Décryptage

Fragile Jordanie

Pour un peu, on se serait cru en plein Printemps arabe de 2011, avec des milliers de manifestants pacifiques revendiquant plus de liberté, affirmant la « souveraineté du peuple » et appelant leurs dirigeants à « dégager ».

Depuis cinq jours, un mouvement de protestation s’est répandu dans toute la Jordanie, avec une intensité qu’on n’y avait pas vue depuis des années.

L’étincelle qui a fait éclater la grogne publique ? Une politique d’austérité répondant aux impératifs du Fonds monétaire international (FMI) et qui menaçait de faire exploser les prix de denrées aussi élémentaires que le pain, la viande et celui de l’électricité, tout en augmentant les charges fiscales.

Mais à la différence de ce qu’on a pu voir en Égypte ou en Tunisie, en 2011, il a suffi de cinq nuits de manifestations pour convaincre le premier ministre Hani Mulqi de remettre sa démission au roi Abdallah II, qui l’a aussitôt remplacé par un autre membre du cabinet ministériel, Omar al-Razzaz.

« Pays tampon »

À court terme, ce geste a de bonnes chances d’apaiser les tensions dans ce pays où la monarchie a réussi à conserver toute sa légitimité. Mais à moyen terme, les tensions qui agitent le petit royaume hachémite forment une inquiétante bombe à retardement non seulement pour la Jordanie elle-même, mais aussi pour ses voisins.

Enclavée entre l’Arabie saoudite, l’Irak, la Syrie et Israël, la Jordanie joue depuis son apparition sur la mappemonde le rôle de « pays tampon » dans une région explosive. Alliée de l’Occident, elle est aussi l’un des deux seuls États arabes à avoir signé un traité de paix avec Israël.

« La Jordanie est un pays beaucoup plus important que ce que sa petite taille laisse croire, on n’a qu’à regarder la carte pour comprendre ce que sa déstabilisation pourrait signifier. »

— Thomas Juneau, spécialiste du Moyen-Orient à l’Université d’Ottawa

Le triangle formé par le Golan israélien, le sud de la Syrie et le nord-ouest de la Jordanie risque de se trouver au cœur d’une nouvelle zone de tensions militaires, à mesure que la guerre civile syrienne perd en intensité, prévoit Sami Aoun, affilié à la chaire Raould-Dandurand de l’Université du Québec à Montréal.

Pays qui gère ses alliances régionales avec doigté et pragmatisme, la Jordanie n’a jamais complètement coupé les liens avec le régime de Bachar al-Assad, par exemple, bien qu’elle ait misé sur l’opposition syrienne au début de la guerre civile qui continue de faire des ravages chez son malheureux voisin.

Équilibre fragile

La Jordanie a aussi réussi à gérer ses propres tensions intérieures malgré l’afflux de vagues successives de réfugiés palestiniens, irakiens et enfin syriens. Les premiers et leurs descendants composent environ la moitié de la population du royaume. Les seconds, entre 10 et 20 %.

L’équilibre démographique est d’autant plus fragile que la Jordanie croule sous les dettes et que sa population tend à s’appauvrir. Le taux de chômage officiel frôle les 20 %. Tandis que 85 % des enfants réfugiés vivent sous le seuil de la pauvreté, selon l’estimation de l’ONU. Récemment, le FMI a avancé 700 millions à la Jordanie et a exigé que celle-ci se serre la ceinture en échange.

C’est cette politique qui a poussé les Jordaniens mécontents dans les rues. Comme dans le passé, le roi a répondu en tentant de désamorcer la crise avec un jeu de chaises au gouvernement.
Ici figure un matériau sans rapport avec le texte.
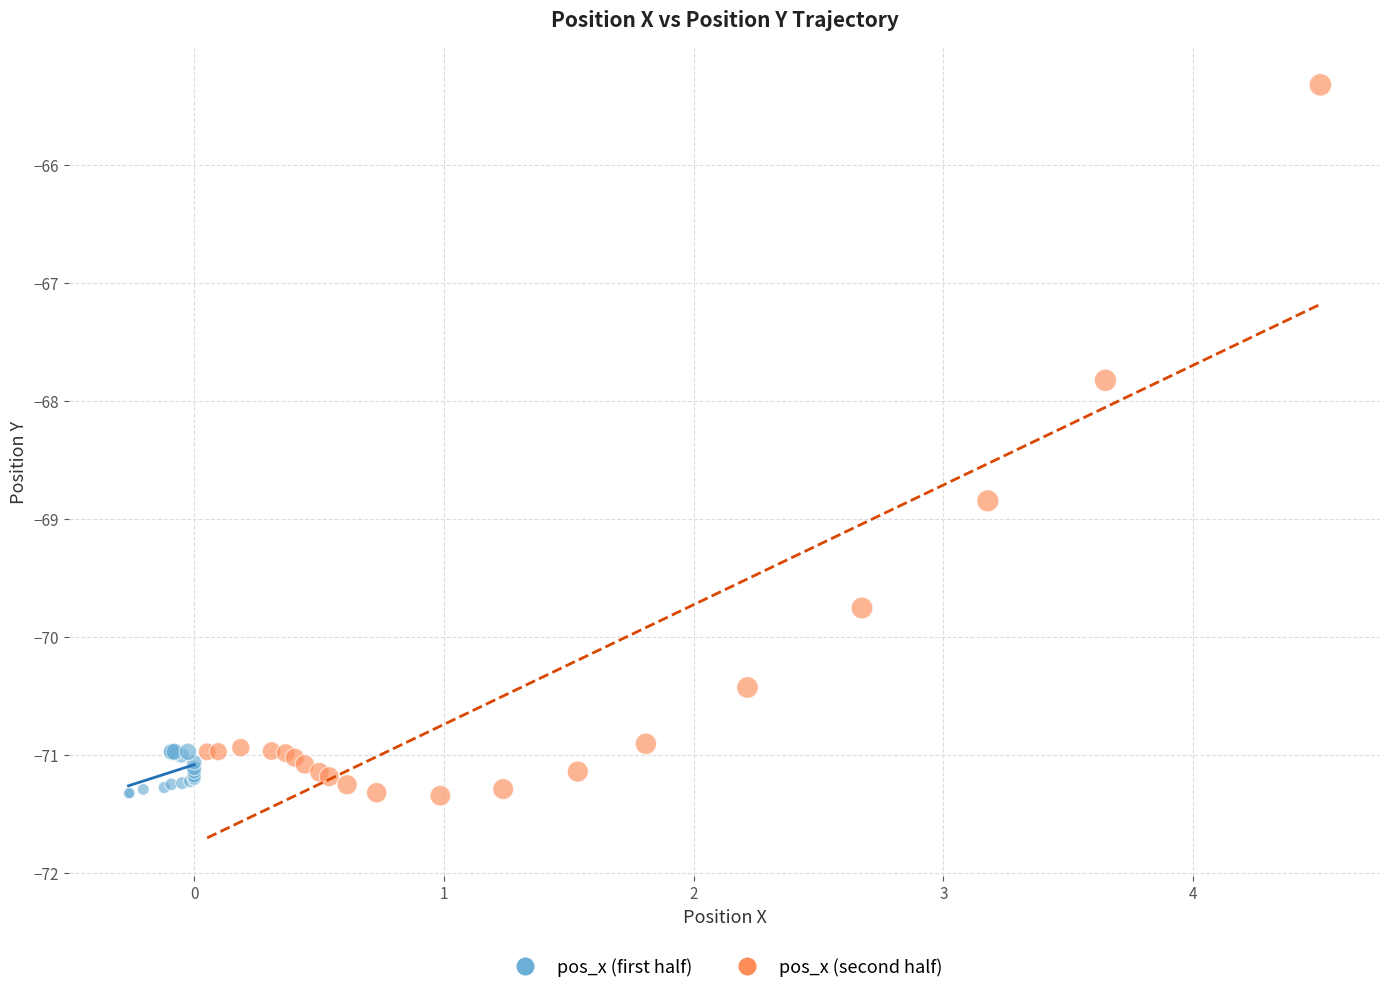

Which series has the widest spread of Y values?

pos_x (second half)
Dans un discours prononcé hier soir, Abdallah II a montré du doigt le « fardeau des réfugiés » et a décrit la Jordanie comme un pays en « état de siège ».
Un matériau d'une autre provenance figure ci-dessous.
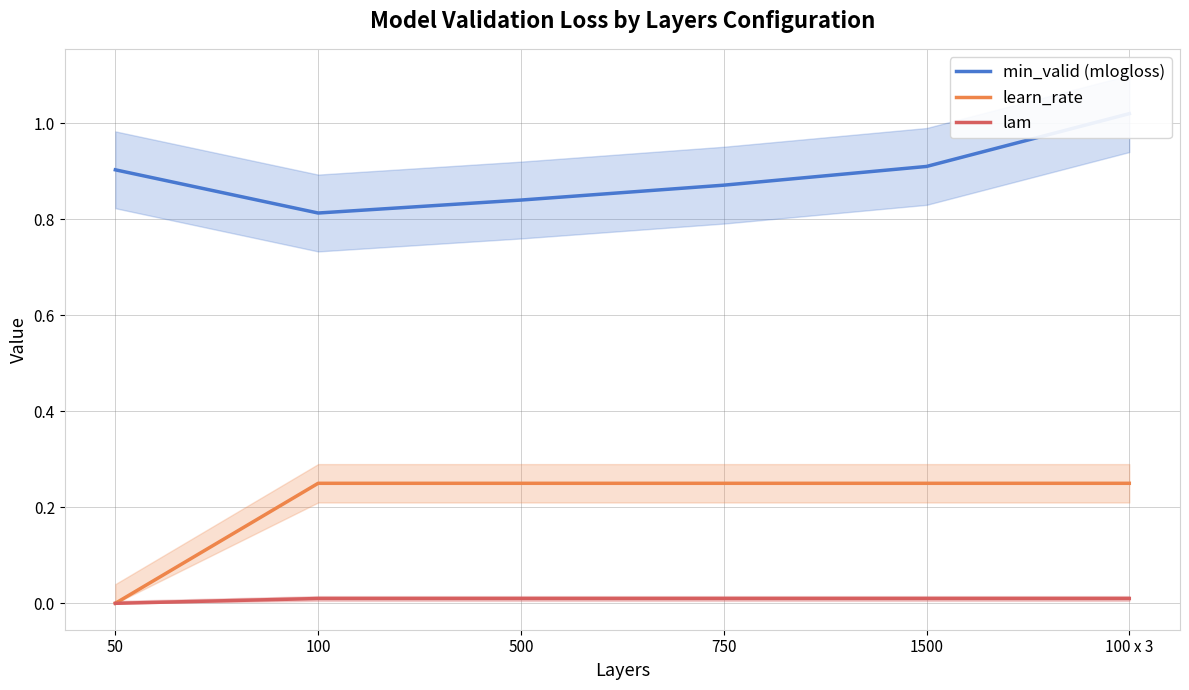

Where is the first local minimum for min_valid (mlogloss)?

100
« [Le roi Abdallah II] a exprimé de l’inquiétude et il semble vouloir solliciter de l’aide internationale. »

— Sami Aoun, politologue affilié à la chaire Raould-Dandurand de l’UQAM

« La monarchie jordanienne est très compétente dans la gestion de ses crises internes et externes », constate Thomas Juneau. Elle est loin de la démocratie, mais a toujours su ménager un certain espace de liberté, « des soupapes pour permettre aux gens d’exprimer leurs frustrations ».

Mais combien de temps les Jordaniens résisteront-ils à la tentation d’attribuer la responsabilité de leurs malheurs aux étrangers qui peuplent les camps de réfugiés ou cherchent à nourrir leur famille en multipliant les petits boulots dans un marché d’emploi sursaturé ?

Les dirigeants jordaniens marchent sur des œufs. Et il n’est pas exclu que le « pays tampon » soit emporté, à son tour, par les perturbations qui agitent la région.